Gösterilen yazı:

================

Tahran’a sabah indiğim için bugünümü iyi bir Tahran gezisiyle değerlendirebilirdim. Otogardaki taksi şoförlerinden biriyle anlaşıp beni şehir merkezine götürmesini söyledim. Tahran trafiği yine berbattı. Şehir merkezine yaklaştıkça ilerlemekte daha da zorlanıyorduk. Trafik iyice kilitlenince ben de şehir merkezine yakın rastgele bir yerde indim. Azeri olduğunu tahmin ettiğim 24-25 yaşlarında bir gence şehir merkezine yürüyerek nasıl gidebileceğimi sordum. Bir taraftan bana şehir merkezini tarif ediyor diğer taraftan da isminin Azad olduğunu öğrendiğim gençle Tahran sokaklarında yürüyorduk. Azad’la iyice samimi olmaya başlamıştık. Gece İstanbul’a döneceğimi söyleyince yolculuk vaktine kadar Tahran’ı birlikte gezebileceğimizi, istersem bana arkadaşlık yapabileceğini söyledi. Ben de içtenliği nedeniyle hemen kanımın ısındığı Azad’ın bu teklifini kabul ettim.

================

Yapılacak iş: Tahran gezisini anlatan yazıda, trafik iyice kilitlenince anlatıcı ne yapıyor?

Gösterilen veriler:
================

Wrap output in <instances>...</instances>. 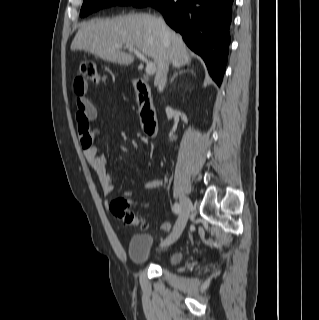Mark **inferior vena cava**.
<instances>
[{
	"instance_id": "602c4592",
	"label": "inferior vena cava",
	"mask_w": 319,
	"mask_h": 320,
	"mask_svg": "<svg viewBox=\"0 0 319 320\" xmlns=\"http://www.w3.org/2000/svg\"><path fill=\"white\" fill-rule=\"evenodd\" d=\"M159 22L161 24V32H162L163 37L168 38L170 35L168 27L166 26V24L162 18H159ZM167 71H168V66H166L164 73H163V76H162L160 83L158 85V90L160 92L163 91V89L165 87L166 80H167Z\"/></svg>"
}]
</instances>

================

Tam yanıt: Şehir merkezine yakın rastgele bir yerde iniyor.